Nutrition Facts : Calories 442.1, Fat 23.1, SaturatedFat 9.8, Cholesterol 93.9, Sodium 1044, Carbohydrate 38.6, Fiber 8.1, Sugar 4.2, Protein 17.6
Tips:
- Use frozen peas: Frozen peas are just as nutritious as fresh peas, but they're more convenient and affordable. They're also easier to find year-round.
- Don't overcook the barley: Barley should be cooked until it's tender but still has a little bit of a bite to it. Overcooked barley will be mushy and unpleasant to eat.
- Use a good quality vegetable broth: The vegetable broth you use will make a big difference in the flavor of the risotto. Look for a broth that's low in sodium and has a rich, flavorful taste.

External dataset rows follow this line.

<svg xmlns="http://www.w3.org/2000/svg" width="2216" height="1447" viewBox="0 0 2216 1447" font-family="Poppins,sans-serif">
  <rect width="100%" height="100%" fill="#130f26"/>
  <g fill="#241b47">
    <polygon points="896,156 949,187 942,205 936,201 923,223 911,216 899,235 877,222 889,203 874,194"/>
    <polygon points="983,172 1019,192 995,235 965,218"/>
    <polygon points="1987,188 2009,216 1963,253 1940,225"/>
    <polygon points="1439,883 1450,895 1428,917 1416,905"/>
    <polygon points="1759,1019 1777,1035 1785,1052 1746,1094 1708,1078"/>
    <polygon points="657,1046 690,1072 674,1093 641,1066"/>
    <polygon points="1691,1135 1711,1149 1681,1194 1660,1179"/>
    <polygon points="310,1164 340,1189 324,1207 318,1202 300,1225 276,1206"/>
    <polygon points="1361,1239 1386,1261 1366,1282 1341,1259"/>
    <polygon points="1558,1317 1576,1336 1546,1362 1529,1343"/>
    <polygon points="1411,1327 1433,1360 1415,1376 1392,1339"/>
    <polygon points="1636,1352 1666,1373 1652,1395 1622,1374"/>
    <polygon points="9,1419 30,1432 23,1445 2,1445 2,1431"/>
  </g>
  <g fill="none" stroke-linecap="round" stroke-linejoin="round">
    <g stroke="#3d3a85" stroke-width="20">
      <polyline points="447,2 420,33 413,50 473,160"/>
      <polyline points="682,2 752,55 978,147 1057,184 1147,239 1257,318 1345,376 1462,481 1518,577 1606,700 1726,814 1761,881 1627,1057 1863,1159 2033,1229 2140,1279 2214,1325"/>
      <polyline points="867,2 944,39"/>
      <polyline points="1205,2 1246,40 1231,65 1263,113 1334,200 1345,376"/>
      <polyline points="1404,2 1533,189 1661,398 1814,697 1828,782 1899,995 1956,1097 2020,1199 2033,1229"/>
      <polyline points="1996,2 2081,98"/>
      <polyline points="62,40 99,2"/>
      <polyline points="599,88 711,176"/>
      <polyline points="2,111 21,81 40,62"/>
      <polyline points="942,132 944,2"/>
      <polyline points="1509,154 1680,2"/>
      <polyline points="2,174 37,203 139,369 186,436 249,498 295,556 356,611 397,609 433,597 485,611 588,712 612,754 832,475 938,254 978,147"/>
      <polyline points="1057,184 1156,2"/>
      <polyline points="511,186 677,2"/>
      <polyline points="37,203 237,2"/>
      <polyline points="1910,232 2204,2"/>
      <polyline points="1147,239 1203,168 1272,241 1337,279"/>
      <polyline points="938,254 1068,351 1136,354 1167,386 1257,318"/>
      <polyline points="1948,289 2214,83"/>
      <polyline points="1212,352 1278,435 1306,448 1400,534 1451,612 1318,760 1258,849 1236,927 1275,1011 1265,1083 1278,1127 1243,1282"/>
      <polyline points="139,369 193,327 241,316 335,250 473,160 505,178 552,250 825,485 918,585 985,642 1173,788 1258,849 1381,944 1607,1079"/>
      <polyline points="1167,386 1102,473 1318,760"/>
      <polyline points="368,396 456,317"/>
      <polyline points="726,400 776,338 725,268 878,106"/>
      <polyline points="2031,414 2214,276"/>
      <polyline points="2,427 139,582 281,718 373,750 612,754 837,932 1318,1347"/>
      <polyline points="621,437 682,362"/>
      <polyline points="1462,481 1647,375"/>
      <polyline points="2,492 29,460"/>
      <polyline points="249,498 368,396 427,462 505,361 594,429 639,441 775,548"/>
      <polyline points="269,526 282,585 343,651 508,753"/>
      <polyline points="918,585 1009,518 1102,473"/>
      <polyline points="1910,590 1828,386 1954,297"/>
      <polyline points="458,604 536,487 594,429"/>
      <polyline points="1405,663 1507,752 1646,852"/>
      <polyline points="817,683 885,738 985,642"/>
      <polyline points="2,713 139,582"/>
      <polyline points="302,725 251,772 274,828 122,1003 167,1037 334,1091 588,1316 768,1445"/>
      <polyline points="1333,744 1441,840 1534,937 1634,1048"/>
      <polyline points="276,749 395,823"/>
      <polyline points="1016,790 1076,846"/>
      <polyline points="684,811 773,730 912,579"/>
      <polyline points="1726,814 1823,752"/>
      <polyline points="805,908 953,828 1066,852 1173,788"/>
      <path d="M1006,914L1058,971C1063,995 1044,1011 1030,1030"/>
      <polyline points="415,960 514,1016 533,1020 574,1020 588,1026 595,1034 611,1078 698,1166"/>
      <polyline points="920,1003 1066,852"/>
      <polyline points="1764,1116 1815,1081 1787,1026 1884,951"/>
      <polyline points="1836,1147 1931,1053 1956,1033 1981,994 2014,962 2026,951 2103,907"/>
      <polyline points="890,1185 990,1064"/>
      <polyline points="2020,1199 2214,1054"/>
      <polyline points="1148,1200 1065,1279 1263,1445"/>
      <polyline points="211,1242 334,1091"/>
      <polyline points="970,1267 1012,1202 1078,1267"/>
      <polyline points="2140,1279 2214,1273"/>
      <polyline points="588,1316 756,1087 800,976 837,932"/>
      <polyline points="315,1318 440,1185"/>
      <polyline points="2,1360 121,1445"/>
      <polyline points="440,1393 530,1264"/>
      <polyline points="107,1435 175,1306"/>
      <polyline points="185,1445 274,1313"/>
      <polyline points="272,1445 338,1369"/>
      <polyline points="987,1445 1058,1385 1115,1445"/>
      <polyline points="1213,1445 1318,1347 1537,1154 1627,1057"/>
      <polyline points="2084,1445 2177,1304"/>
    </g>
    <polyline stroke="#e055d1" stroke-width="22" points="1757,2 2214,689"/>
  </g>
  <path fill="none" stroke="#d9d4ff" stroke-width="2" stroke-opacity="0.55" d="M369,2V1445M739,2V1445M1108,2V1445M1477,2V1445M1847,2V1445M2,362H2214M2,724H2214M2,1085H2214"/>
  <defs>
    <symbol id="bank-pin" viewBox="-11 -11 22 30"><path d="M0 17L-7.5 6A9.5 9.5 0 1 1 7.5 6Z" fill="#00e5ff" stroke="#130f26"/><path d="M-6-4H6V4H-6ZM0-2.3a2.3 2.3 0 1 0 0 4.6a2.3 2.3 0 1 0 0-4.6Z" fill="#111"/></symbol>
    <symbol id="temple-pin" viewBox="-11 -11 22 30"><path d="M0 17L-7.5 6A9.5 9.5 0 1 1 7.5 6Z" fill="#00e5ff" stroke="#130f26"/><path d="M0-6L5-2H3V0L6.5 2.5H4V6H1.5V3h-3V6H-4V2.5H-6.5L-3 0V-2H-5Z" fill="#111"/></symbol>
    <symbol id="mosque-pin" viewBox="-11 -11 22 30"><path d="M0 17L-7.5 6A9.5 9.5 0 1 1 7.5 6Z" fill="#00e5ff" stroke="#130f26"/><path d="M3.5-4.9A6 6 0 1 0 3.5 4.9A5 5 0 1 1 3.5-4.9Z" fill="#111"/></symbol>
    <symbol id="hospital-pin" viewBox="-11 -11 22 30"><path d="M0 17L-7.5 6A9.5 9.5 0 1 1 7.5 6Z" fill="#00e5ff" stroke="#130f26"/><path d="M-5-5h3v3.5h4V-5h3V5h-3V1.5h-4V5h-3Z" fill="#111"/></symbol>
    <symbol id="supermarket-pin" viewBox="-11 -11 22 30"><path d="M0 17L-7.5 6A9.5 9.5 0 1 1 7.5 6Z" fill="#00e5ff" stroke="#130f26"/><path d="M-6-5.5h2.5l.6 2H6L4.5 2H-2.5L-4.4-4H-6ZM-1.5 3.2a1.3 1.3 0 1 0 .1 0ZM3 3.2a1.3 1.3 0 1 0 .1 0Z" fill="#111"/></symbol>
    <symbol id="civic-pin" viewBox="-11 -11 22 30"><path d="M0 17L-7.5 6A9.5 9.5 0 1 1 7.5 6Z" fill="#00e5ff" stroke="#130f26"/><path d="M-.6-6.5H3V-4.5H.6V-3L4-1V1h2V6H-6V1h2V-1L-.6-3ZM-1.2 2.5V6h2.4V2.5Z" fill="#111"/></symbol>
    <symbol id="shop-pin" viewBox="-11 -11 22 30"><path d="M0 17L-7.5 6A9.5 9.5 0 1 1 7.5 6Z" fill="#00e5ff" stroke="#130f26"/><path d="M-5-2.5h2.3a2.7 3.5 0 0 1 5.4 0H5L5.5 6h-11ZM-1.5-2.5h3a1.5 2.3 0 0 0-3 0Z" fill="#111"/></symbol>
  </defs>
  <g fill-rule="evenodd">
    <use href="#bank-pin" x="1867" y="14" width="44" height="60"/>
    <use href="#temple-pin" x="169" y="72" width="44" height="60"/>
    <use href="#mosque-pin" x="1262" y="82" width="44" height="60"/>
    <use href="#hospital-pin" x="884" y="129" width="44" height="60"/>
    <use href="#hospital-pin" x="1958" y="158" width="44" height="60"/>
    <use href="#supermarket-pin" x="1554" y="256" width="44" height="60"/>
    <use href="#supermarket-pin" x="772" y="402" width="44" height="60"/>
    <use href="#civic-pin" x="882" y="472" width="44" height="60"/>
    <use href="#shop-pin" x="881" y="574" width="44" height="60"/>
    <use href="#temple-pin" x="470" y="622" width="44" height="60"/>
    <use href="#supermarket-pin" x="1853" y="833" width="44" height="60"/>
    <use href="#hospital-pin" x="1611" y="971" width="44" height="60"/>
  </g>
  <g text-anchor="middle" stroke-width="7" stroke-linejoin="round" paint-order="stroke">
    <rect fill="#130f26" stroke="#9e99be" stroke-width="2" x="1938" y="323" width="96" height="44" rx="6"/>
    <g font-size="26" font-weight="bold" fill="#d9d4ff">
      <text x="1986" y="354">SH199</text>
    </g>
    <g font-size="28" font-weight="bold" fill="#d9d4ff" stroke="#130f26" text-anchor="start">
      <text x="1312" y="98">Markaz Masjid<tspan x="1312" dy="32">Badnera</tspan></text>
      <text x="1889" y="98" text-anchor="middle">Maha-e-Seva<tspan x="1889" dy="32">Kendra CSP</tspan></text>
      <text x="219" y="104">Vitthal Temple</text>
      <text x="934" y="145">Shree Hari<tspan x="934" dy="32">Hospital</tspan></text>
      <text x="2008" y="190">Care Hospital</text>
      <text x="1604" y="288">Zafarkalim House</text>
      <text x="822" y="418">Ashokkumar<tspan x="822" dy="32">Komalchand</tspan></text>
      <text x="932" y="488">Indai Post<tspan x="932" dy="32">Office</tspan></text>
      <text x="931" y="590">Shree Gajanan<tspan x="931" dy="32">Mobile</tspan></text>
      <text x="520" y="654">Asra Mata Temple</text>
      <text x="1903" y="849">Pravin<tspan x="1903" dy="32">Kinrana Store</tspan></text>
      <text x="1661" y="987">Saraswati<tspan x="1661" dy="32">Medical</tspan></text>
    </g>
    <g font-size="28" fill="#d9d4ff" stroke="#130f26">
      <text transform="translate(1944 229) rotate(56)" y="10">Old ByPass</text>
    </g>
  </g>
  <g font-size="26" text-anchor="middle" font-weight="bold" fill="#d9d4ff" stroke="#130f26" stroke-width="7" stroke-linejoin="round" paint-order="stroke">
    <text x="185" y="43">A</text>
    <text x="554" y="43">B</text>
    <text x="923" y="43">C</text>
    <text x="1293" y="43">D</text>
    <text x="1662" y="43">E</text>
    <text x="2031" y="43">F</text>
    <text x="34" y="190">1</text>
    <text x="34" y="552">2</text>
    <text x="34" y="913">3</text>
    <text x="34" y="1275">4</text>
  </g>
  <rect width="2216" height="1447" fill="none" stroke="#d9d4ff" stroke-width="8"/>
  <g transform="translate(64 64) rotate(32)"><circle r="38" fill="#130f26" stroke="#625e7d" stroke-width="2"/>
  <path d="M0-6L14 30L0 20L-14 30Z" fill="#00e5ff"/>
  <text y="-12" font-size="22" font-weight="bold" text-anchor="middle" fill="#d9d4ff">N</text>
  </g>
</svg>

- Add the cheese gradually: Stir in the cheese a little at a time, until the risotto is creamy and smooth. Adding the cheese all at once can make the risotto grainy.
- Serve the risotto immediately: Risotto is best served immediately after it's made. The longer it sits, the more the rice will absorb the liquid and the creamier it will become. If you need to make the risotto ahead of time, reheat it gently over low heat, stirring constantly.
Conclusion:
This creamy pea, chive, and pearl barley risotto is a delicious and easy-to-make dish that's perfect for a weeknight meal. It's also a great way to use up leftover barley. The risotto is creamy and flavorful, with a bright pop of color from the peas and chives. It's a hearty and satisfying dish that's sure to please everyone at the table.